The boundless universe is before us all to learn and to live and to come up to the standard occupied by our Eternal Father and to be fit for his society. Let our minds enlarge, our understanding increase and let everything that is proved to be true and established and demonstrated come in to us as part of our belief, but the theories and notions of men that are in contradiction to the revelations of Almighty God are not to be considered in the light that some people view them. Let us be very careful about these things.
Elder Mark E. Petersen
I do not believe that the classrooms or the pulpits of our Church are for laboratory purposes in which to experiment with new doctrines and speculative notions. They are exclusively for the use of those who are willing to convert men and women and boys and girls to the truth.
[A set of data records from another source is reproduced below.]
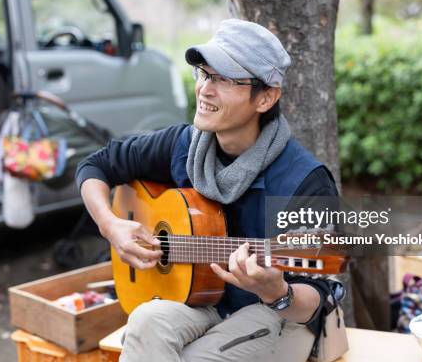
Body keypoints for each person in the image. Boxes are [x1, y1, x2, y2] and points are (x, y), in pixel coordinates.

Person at [76, 19, 341, 362]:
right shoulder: (184, 145)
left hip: (275, 312)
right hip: (201, 300)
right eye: (203, 74)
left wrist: (277, 290)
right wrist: (110, 225)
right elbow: (97, 165)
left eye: (223, 80)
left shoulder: (305, 182)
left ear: (266, 97)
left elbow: (315, 299)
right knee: (144, 322)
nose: (204, 89)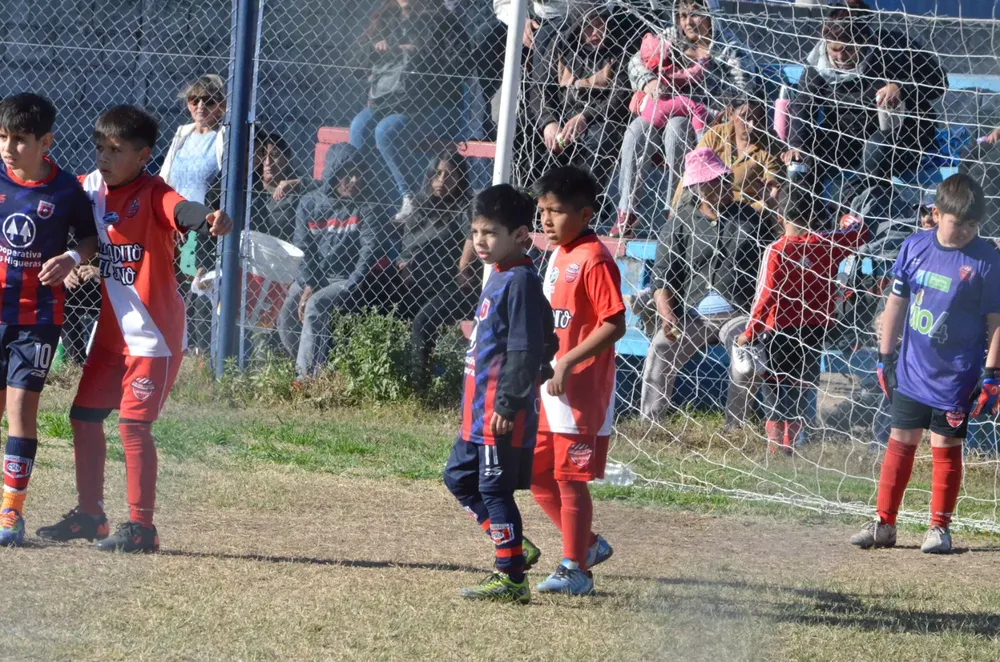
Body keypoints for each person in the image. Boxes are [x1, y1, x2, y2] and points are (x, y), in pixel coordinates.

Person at [35, 105, 233, 553]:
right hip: (111, 336)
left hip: (154, 337)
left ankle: (142, 527)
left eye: (117, 150)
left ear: (143, 156)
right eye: (100, 148)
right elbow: (54, 189)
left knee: (133, 427)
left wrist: (209, 218)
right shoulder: (90, 187)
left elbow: (181, 209)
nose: (105, 157)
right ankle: (91, 515)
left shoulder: (154, 192)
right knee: (83, 419)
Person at [849, 173, 1000, 555]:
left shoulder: (986, 259)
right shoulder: (914, 247)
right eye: (956, 222)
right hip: (912, 369)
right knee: (900, 441)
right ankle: (884, 523)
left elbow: (996, 321)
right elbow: (895, 304)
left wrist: (993, 374)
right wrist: (885, 357)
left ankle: (939, 528)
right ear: (935, 213)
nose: (965, 230)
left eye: (972, 224)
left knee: (945, 446)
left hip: (957, 376)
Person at [444, 183, 557, 604]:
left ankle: (510, 577)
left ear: (521, 235)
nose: (480, 242)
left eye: (490, 233)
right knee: (457, 477)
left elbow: (528, 346)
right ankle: (515, 547)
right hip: (477, 411)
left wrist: (509, 402)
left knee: (494, 491)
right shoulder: (500, 277)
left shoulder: (521, 281)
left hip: (499, 411)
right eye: (476, 233)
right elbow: (544, 337)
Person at [0, 93, 99, 546]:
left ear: (46, 143)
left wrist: (72, 257)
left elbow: (89, 239)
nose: (7, 147)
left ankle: (10, 515)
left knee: (21, 411)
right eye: (2, 136)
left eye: (19, 139)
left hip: (38, 318)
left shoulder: (65, 192)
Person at [530, 166, 626, 595]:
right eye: (542, 211)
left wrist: (567, 361)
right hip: (550, 387)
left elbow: (615, 323)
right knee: (534, 474)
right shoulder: (557, 253)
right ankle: (584, 546)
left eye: (555, 211)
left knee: (570, 478)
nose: (546, 220)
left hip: (581, 389)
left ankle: (577, 571)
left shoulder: (594, 257)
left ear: (585, 214)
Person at [639, 148, 775, 423]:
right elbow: (662, 276)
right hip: (693, 315)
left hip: (739, 314)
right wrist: (667, 314)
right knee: (661, 349)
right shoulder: (680, 223)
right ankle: (649, 425)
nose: (724, 184)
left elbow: (770, 264)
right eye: (715, 181)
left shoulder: (752, 219)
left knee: (746, 361)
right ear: (699, 187)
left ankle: (734, 429)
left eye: (725, 178)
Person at [738, 184, 869, 452]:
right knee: (801, 385)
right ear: (814, 216)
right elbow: (861, 231)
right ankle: (793, 443)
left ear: (778, 218)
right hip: (814, 329)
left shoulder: (777, 249)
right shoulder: (828, 244)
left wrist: (749, 333)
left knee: (774, 386)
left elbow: (765, 295)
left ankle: (774, 445)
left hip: (780, 328)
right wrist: (840, 213)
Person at [615, 0, 756, 237]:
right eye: (682, 15)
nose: (687, 22)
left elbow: (745, 84)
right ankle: (626, 211)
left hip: (704, 118)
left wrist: (717, 102)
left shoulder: (726, 45)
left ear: (711, 15)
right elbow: (635, 61)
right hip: (665, 107)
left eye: (695, 15)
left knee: (676, 129)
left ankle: (677, 207)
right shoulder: (671, 37)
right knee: (636, 130)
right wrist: (649, 82)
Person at [783, 9, 945, 204]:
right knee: (805, 153)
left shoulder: (895, 48)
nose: (841, 57)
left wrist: (901, 87)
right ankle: (808, 214)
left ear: (864, 42)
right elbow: (803, 105)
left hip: (900, 137)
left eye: (849, 50)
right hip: (845, 137)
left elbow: (939, 81)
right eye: (834, 50)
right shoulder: (819, 64)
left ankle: (852, 207)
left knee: (877, 146)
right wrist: (797, 145)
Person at [350, 0, 471, 222]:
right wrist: (376, 48)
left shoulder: (442, 19)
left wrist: (419, 56)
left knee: (386, 130)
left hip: (435, 106)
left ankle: (410, 197)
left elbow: (463, 65)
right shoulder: (384, 18)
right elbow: (356, 66)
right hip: (389, 101)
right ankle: (362, 197)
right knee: (359, 125)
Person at [277, 144, 387, 380]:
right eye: (347, 173)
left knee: (315, 305)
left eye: (360, 173)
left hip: (346, 279)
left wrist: (350, 285)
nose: (355, 180)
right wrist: (309, 284)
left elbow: (369, 253)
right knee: (287, 310)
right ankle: (312, 366)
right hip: (314, 277)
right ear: (334, 174)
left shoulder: (367, 207)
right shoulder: (309, 204)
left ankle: (304, 380)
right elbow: (303, 249)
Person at [526, 8, 636, 190]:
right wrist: (548, 122)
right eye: (588, 27)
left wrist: (586, 117)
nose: (595, 33)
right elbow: (539, 88)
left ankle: (585, 199)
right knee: (524, 129)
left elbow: (620, 98)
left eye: (600, 25)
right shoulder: (561, 46)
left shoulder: (620, 50)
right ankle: (534, 198)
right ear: (578, 28)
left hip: (599, 118)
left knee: (600, 138)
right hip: (561, 116)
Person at [160, 74, 228, 351]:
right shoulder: (182, 134)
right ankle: (177, 349)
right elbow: (165, 179)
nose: (201, 106)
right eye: (194, 99)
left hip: (207, 227)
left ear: (222, 105)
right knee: (174, 292)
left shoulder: (223, 136)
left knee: (200, 293)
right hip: (176, 225)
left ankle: (203, 355)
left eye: (210, 101)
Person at [388, 152, 471, 320]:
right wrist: (403, 265)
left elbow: (472, 236)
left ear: (460, 179)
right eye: (438, 173)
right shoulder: (420, 203)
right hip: (413, 278)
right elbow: (407, 244)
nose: (442, 179)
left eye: (451, 175)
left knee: (421, 320)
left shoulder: (464, 206)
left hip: (444, 283)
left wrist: (463, 268)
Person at [669, 98, 782, 217]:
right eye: (745, 117)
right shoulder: (716, 135)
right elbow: (692, 173)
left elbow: (772, 194)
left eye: (758, 118)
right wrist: (675, 212)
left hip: (747, 215)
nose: (752, 125)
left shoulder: (770, 146)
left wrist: (744, 213)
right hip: (707, 208)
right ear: (730, 114)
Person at [62, 262, 102, 365]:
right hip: (75, 290)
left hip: (104, 292)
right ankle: (76, 363)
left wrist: (100, 272)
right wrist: (64, 271)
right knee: (61, 308)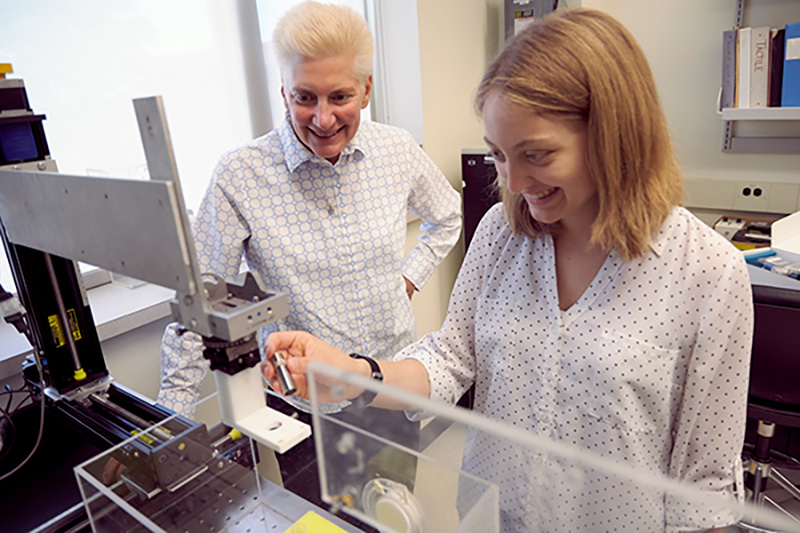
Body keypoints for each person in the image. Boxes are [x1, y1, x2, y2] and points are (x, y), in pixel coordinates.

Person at [262, 7, 753, 533]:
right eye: (498, 155)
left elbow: (705, 488)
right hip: (492, 517)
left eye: (536, 155)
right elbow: (453, 355)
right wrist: (356, 377)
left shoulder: (707, 272)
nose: (514, 181)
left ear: (613, 135)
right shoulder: (502, 231)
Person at [157, 0, 461, 511]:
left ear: (367, 88)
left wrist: (406, 279)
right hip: (302, 405)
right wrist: (169, 431)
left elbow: (447, 216)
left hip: (386, 382)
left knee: (393, 512)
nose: (322, 118)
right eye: (304, 97)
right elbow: (200, 305)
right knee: (329, 520)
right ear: (283, 92)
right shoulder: (240, 175)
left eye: (340, 95)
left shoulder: (398, 151)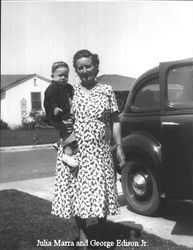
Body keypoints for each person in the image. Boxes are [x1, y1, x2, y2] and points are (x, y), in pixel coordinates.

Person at [51, 50, 125, 248]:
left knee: (101, 192)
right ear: (76, 70)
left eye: (88, 66)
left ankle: (100, 232)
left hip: (100, 151)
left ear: (96, 67)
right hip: (77, 152)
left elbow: (115, 121)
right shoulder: (69, 92)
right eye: (80, 67)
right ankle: (83, 234)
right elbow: (57, 116)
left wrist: (119, 146)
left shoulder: (107, 90)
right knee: (77, 193)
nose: (85, 71)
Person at [44, 61, 78, 168]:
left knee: (75, 128)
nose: (63, 78)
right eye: (60, 75)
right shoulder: (52, 89)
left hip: (66, 114)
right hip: (56, 116)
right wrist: (54, 109)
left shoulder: (67, 87)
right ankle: (67, 154)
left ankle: (59, 143)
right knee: (68, 129)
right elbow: (49, 101)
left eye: (66, 76)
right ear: (52, 76)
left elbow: (74, 94)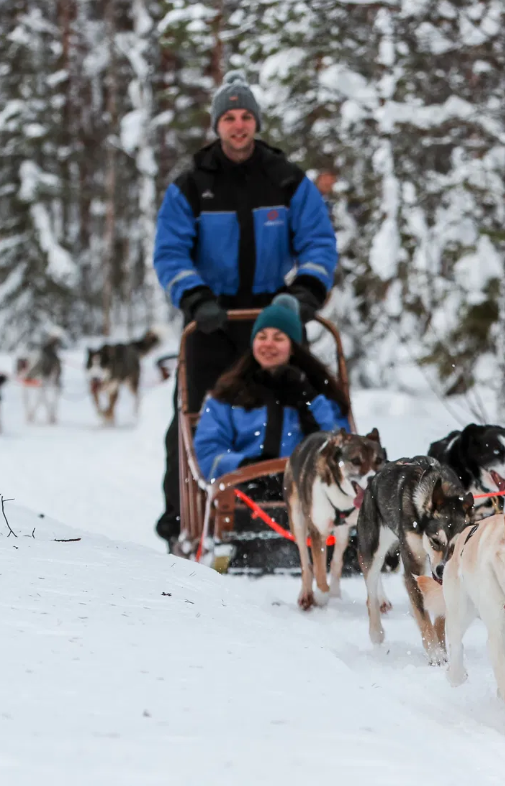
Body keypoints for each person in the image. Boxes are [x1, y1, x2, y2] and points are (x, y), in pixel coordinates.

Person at [151, 70, 339, 548]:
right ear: (217, 126)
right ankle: (183, 519)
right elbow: (170, 252)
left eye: (245, 117)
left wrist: (306, 293)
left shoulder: (286, 180)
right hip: (212, 320)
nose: (238, 126)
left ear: (256, 123)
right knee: (194, 415)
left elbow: (318, 241)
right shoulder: (192, 185)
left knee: (304, 400)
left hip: (274, 314)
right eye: (229, 117)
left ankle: (313, 505)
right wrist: (194, 296)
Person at [194, 294, 350, 479]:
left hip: (307, 490)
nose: (268, 344)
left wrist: (308, 400)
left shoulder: (317, 391)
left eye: (278, 338)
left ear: (293, 347)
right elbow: (209, 450)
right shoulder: (229, 394)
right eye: (262, 336)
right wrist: (244, 467)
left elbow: (338, 445)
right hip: (241, 489)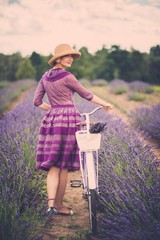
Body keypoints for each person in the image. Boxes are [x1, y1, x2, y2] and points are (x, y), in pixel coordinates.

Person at [33, 43, 112, 216]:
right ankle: (59, 205)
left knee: (54, 164)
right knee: (63, 165)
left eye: (72, 57)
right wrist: (105, 103)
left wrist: (55, 110)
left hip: (51, 121)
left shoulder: (45, 77)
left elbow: (37, 102)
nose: (70, 59)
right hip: (69, 120)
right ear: (58, 59)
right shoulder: (68, 77)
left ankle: (51, 205)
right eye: (67, 56)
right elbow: (87, 95)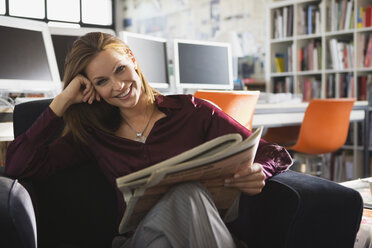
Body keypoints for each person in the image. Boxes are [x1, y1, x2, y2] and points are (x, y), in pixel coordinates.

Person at [5, 32, 292, 248]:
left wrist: (260, 170)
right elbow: (19, 165)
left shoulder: (191, 111)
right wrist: (63, 99)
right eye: (102, 82)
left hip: (198, 233)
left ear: (132, 57)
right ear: (92, 89)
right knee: (185, 195)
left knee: (187, 197)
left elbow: (274, 152)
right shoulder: (95, 134)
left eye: (120, 69)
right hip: (139, 238)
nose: (118, 86)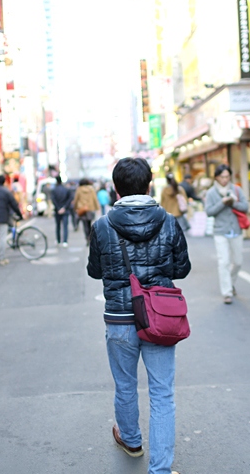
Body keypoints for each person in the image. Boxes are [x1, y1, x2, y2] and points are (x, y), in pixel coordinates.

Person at [87, 157, 190, 474]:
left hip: (119, 318)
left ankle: (131, 440)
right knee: (162, 393)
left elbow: (95, 271)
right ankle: (160, 469)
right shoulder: (170, 222)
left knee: (125, 385)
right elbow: (181, 269)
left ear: (116, 189)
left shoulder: (102, 226)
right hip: (159, 316)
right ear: (149, 186)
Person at [204, 164, 248, 303]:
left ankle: (230, 282)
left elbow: (245, 207)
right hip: (220, 231)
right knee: (223, 262)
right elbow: (209, 212)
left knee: (238, 262)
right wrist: (223, 203)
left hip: (236, 230)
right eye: (222, 177)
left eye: (227, 176)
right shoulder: (211, 193)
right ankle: (227, 292)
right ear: (217, 177)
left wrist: (233, 202)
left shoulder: (236, 189)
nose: (224, 179)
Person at [73, 178, 100, 245]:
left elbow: (76, 199)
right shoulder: (91, 189)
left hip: (82, 209)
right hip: (90, 208)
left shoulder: (79, 189)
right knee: (89, 223)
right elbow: (95, 199)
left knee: (85, 225)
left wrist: (75, 207)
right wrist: (97, 208)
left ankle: (87, 238)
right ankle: (91, 237)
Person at [51, 175, 73, 247]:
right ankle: (65, 241)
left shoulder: (54, 190)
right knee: (65, 226)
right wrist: (64, 207)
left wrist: (58, 208)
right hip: (65, 210)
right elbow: (70, 199)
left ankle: (58, 240)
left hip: (57, 210)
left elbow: (53, 200)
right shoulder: (66, 189)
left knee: (58, 226)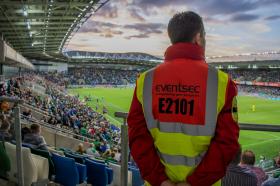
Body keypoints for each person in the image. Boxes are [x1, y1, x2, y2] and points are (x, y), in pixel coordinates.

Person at [127, 11, 240, 186]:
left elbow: (136, 136)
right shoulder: (223, 83)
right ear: (198, 37)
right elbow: (227, 143)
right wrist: (194, 182)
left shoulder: (145, 80)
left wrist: (160, 180)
There is only one man in all the world who has the right to introduce a new doctrine to this Church, and that man is the President of the Church. So teachers, until you become the President of the Church, will you be willing to content yourselves with the present officially accepted doctrines of the Church?
I do not believe that we can escape the responsibility of starting someone off on the wrong way if we teach wrong principles. I do not believe that any of us can afford to take that responsibility.
I do not believe, therefore, that we can bring into our classes or our sermons views and doctrines which are not accepted and officially advocated by the Church.
Conference Report, April 1953, 83.
Elder Harold B. Lee
To one who has high spirituality, faith in the gospel and in the doctrines of the Church supersedes scientific theories and the philosophies of men. (Conference Report, October 1942, 72.)